Los resultados mostraron que el 11,2% de las niñas refirieron al menos una conducta alimentaria desordenada en el año anterior (el 7,3% las experimentó mensualmente y el 3,9% semanalmente), en comparación con el 3,6% de los niños (2,3% mensual y 1,3% semanal).

Los niños con niveles más altos de rasgos autistas a los siete años de edad tenían un 24% más probabilidades de presentar trastornos alimentarios a los 14 años, lo que sugiere que los rasgos autistas eran previos a la alimentación desordenada porque los trastornos alimentarios son muy poco comunes a los siete años y, por lo tanto, podrían constituir un factor de riesgo para desarrollar trastornos alimentarios.

Aproximadamente la quinta parte de las mujeres con anorexia nerviosa presentan elevados niveles de rasgos autistas

En el estudio no se investigaron las posibles razones de la asociación entre autismo y alteraciones de la conducta alimentaria pero sus autores indican que los niños con autismo pueden tener dificultades con la comunicación social y para hacer amigos, lo que podría contribuir a la aparición de ansiedad y depresión en la infancia y adolescencia, y la alimentación desordenada puede ser una consecuencia de emplear métodos disfuncionales para hacer frente a estos problemas emocionales.

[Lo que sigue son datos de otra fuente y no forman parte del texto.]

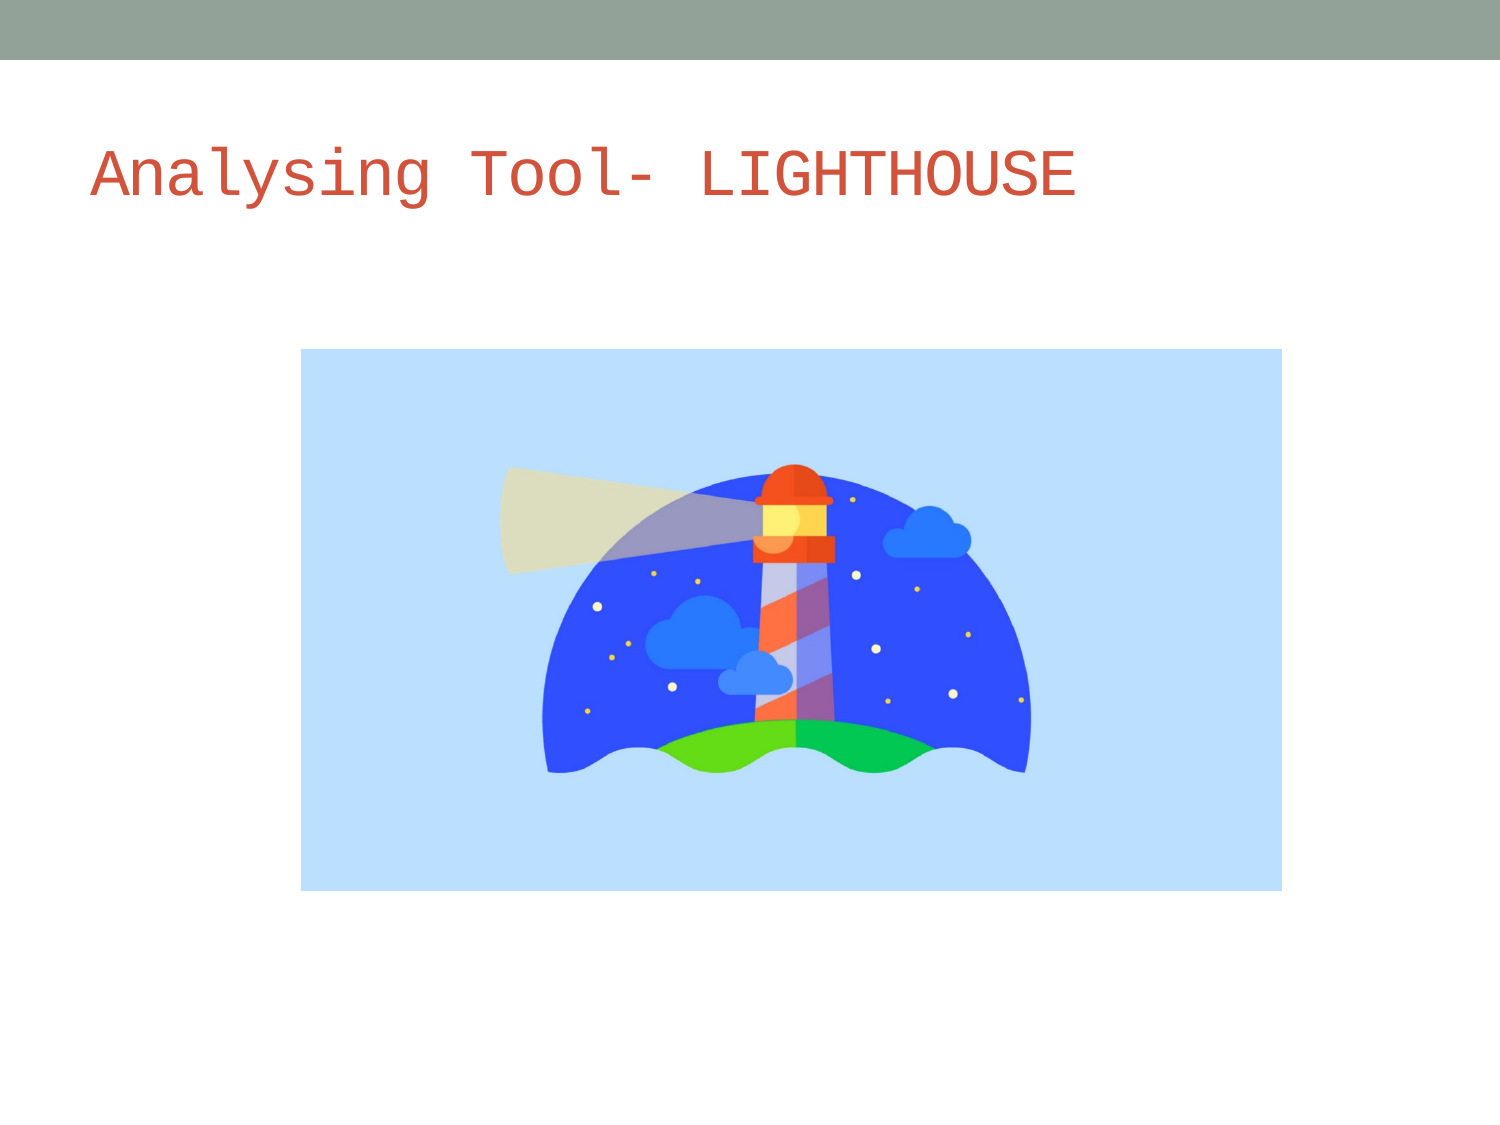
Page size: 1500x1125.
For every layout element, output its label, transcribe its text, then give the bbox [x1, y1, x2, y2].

picture [300, 349, 1282, 891]
title Analysing Tool- LIGHTHOUSE [75, 87, 1425, 250]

Otros rasgos autistas que no se han tenido en cuenta en este trabajo pero que también pueden estar asociados a los trastornos alimentarios son los comportamientos inflexibles o repetitivos, la rigidez de pensamiento o el procesamiento sensorial inusual.

Detectar trastornos alimentarios en individuos con autismo

La Dra. Solmi destaca que en la mayoría de los otros estudios que se han realizado sobre este tema no se hizo un seguimiento a los participantes durante varios años y por eso no se pudo determinar si tener autismo aumenta el riesgo de desarrollar trastornos alimentarios, o si los síntomas del trastorno alimentario pueden parecerse en ocasiones a rasgos autistas.

En cualquier caso, los hallazgos del nuevo estudio apoyan la necesidad de investigar más las razones por las que personas con rasgos autistas tienen más riesgo de desarrollar un trastorno alimentario, con el objetivo de diseñar intervenciones que ayuden a prevenirlos, según afirma William Mandy, del UCL Psychology & Language Sciences y coautor del trabajo, que añade que aproximadamente la quinta parte de las mujeres con anorexia nerviosa presentan elevados niveles de rasgos autistas, y que las personas con autismo y trastornos alimentarios pueden necesitar un enfoque terapéutico diferente.